Edit :- Fix up recipe it posted wonky again


----------



## pk.sax (11/6/12)

Tldr

Dude. Are you applying correction factors when using a refractometer for mid ferment readings? Something about alcohol making it read higher?! Either correct or use a hydro. You might be worrying for no reason.


----------



## manticle (11/6/12)

If the fast ferment test says 1018 then that may be as much as she's got.

There's a reasonable amount of unfermentable stuff being added from the crystal and other spec malts. Also the yeast may not have been super healthy, you may not have added enough oxygen at the start and your thermometer may be out.

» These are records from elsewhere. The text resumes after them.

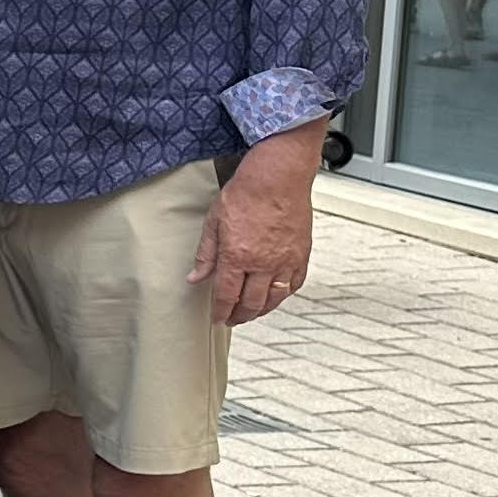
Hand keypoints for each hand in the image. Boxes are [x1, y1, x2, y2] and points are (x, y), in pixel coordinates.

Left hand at [191, 145, 318, 327]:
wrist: (278, 177)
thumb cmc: (245, 194)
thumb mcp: (213, 222)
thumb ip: (206, 254)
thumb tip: (195, 277)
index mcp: (237, 256)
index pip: (226, 295)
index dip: (220, 311)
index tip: (217, 319)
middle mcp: (263, 263)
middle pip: (251, 302)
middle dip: (240, 315)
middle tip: (232, 319)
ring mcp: (285, 260)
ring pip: (275, 297)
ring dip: (262, 310)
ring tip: (251, 313)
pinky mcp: (302, 253)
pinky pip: (295, 283)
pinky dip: (284, 294)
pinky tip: (276, 296)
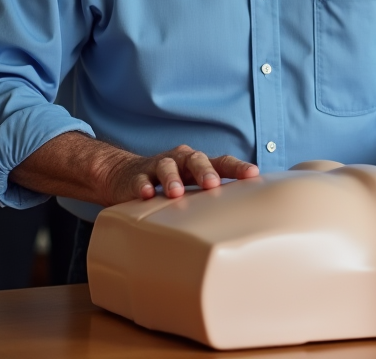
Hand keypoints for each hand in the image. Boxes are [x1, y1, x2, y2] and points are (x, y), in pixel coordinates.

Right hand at [101, 146, 258, 204]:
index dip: (237, 167)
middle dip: (205, 171)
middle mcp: (180, 161)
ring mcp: (157, 167)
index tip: (252, 174)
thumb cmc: (169, 182)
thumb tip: (245, 214)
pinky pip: (140, 180)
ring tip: (176, 193)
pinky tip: (147, 194)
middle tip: (212, 184)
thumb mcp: (191, 185)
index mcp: (198, 164)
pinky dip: (143, 186)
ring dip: (172, 179)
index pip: (222, 162)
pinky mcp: (136, 177)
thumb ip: (212, 194)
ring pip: (167, 167)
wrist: (123, 174)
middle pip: (195, 160)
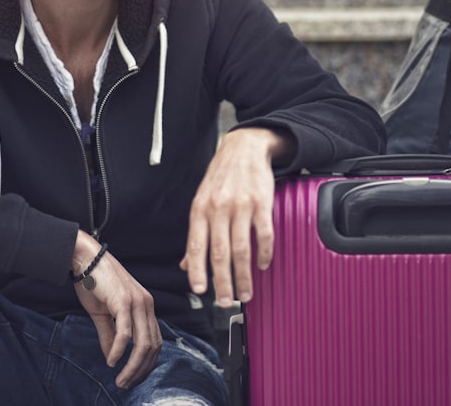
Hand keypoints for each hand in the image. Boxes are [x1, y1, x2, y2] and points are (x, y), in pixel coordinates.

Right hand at [71, 231, 160, 388]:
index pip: (155, 341)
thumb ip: (110, 335)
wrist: (86, 258)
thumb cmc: (94, 282)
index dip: (147, 363)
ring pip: (143, 343)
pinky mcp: (124, 301)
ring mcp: (138, 302)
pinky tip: (112, 361)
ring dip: (132, 366)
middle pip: (153, 346)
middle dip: (140, 370)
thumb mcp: (103, 313)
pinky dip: (119, 350)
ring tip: (120, 379)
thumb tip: (112, 358)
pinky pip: (125, 332)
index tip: (133, 377)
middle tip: (126, 384)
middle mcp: (147, 304)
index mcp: (146, 306)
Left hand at [179, 127, 293, 306]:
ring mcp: (241, 206)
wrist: (243, 148)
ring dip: (244, 275)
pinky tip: (262, 265)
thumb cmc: (221, 177)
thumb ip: (196, 234)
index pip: (196, 246)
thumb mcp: (201, 202)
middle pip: (219, 253)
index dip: (197, 271)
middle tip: (226, 301)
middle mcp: (218, 209)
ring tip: (245, 293)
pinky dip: (264, 254)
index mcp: (200, 210)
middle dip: (222, 282)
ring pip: (241, 249)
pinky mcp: (262, 203)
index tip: (200, 291)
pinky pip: (264, 234)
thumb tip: (186, 264)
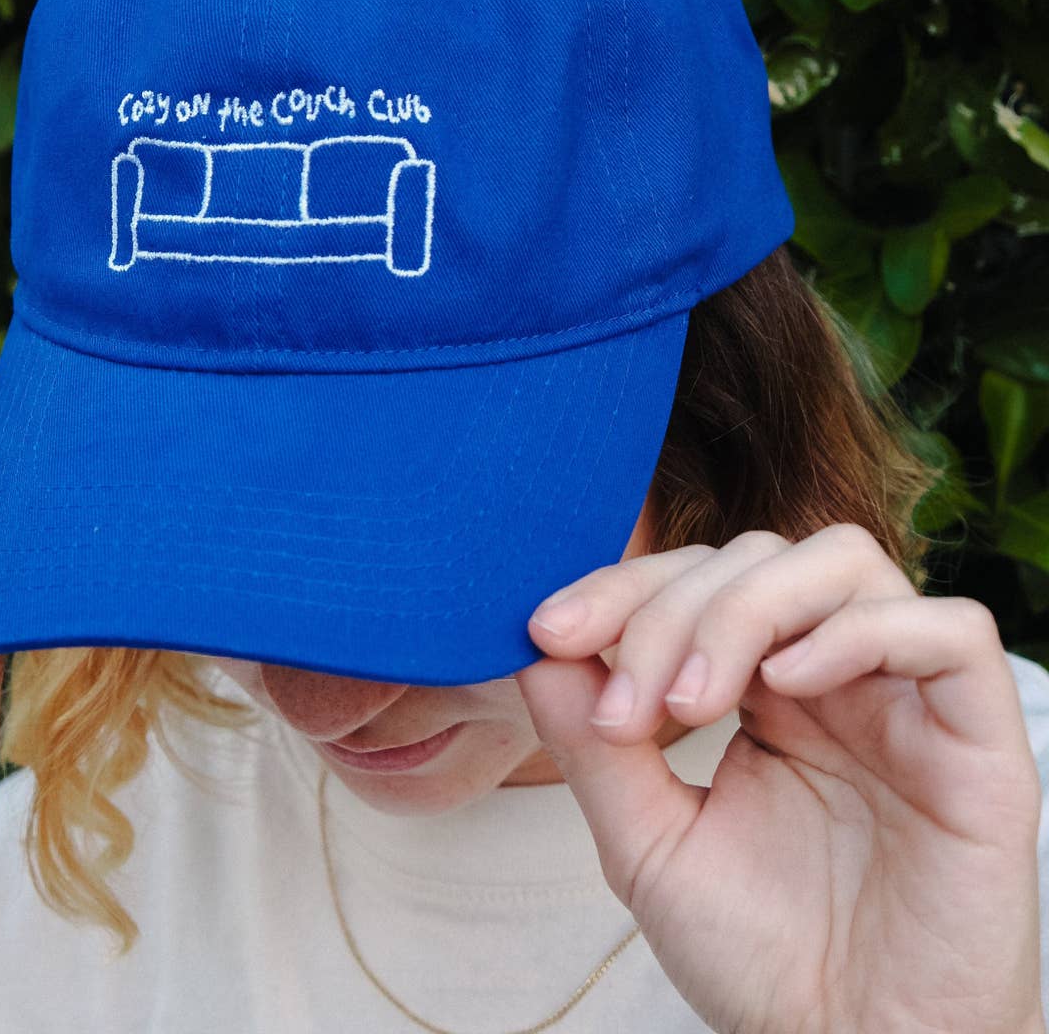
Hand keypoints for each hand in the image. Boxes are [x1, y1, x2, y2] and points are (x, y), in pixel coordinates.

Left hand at [516, 524, 1042, 1033]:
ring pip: (844, 563)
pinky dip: (861, 631)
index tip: (551, 633)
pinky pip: (951, 630)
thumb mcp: (647, 844)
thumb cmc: (760, 959)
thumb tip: (537, 650)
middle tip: (631, 709)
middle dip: (669, 610)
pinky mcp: (980, 742)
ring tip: (696, 702)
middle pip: (756, 557)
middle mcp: (834, 676)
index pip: (695, 578)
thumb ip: (592, 747)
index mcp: (762, 688)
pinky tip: (789, 683)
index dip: (621, 587)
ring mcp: (908, 701)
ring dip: (747, 609)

As practicalfool says - you need to correct your refractometer when alcohol is present (there are charts and online calculators to help with this).

Also check your thermometer against another in ice cold, boiling and tepid water and see that they read the same. Also check your hydrometer in 20 degree water and make sure it reads 1.000 or very close to.


----------



## Morebeer4me (11/6/12)

manticle said:


> If the fast ferment test says 1018 then that may be as much as she's got.
> 
> There's a reasonable amount of unfermentable stuff being added from the crystal and other spec malts. Also the yeast may not have been super healthy, you may not have added enough oxygen at the start and your thermometer may be out.
> 
> ...



Cool all of the above done, I use brewsmith tools for refractomter, thanks all, thermometer is a fluke 51Calibrated to 0.1 degree, hygrometer is also calibrated to zero at 20 degree, once again thanks all


----------